Electrodynamic particle-in-cell algorithm with exact momentum conservation

From the Sun to the interior of the ITER tokamak, plasma is a fundamental component of systems of scientific and engineering interest. Particle-in-cell (PIC) is a class of computational methods where individual particles, whose positions and momenta occupy a continuous range, interact with fields defined on a mesh. PIC has been successfully applied to study laser-plasma interactions, magnetohydrodynamics, magnetic reconnection, and more. One of the main limiting factors in PIC applications is the rapid scaling of computational complexity with system size.

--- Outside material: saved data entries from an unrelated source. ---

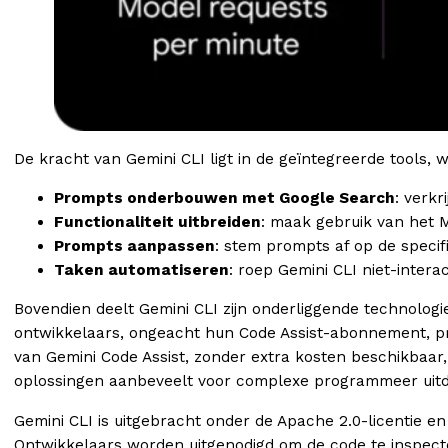
De kracht van Gemini CLI ligt in de geïntegreerde tools
Prompts onderbouwen met Google Search
: verkr
Functionaliteit uitbreiden
: maak gebruik van het 
Prompts aanpassen
: stem prompts af op de specif
Taken automatiseren
: roep Gemini CLI niet-intera
Bovendien deelt Gemini CLI zijn onderliggende technologie
ontwikkelaars, ongeacht hun Code Assist-abonnement, pr
van Gemini Code Assist, zonder extra kosten beschikbaa
oplossingen aanbeveelt voor complexe programmeer uitd
Gemini CLI is uitgebracht onder de Apache 2.0-licentie 
Ontwikkelaars worden uitgenodigd om de code te inspecter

It is essential to achieve the greatest possible accuracy given finite computational resources. The recent discovery of an energy-conserving electrodynamic PIC algorithm has enabled the simulation of relativistic plasmas without numerical heating. But while momentum conservation would eliminate unphysical self-forces and improve stability for long simulations, this conservation law is yet to be realized in electrodynamic PIC. In this work, by formulating Yee's discretization of Maxwell's equations in the least-action formalism, we derive an exactly conserved stress-energy tensor for the electromagnetic field. Using an iterative algorithm, we ensure that each particle's momentum change per time step exactly cancels the momentum change it induces in the electromagnetic field. This leads to exact conservation of the combined field and particles momentum. Our results contribute to the understanding of conservation laws in PIC simulations.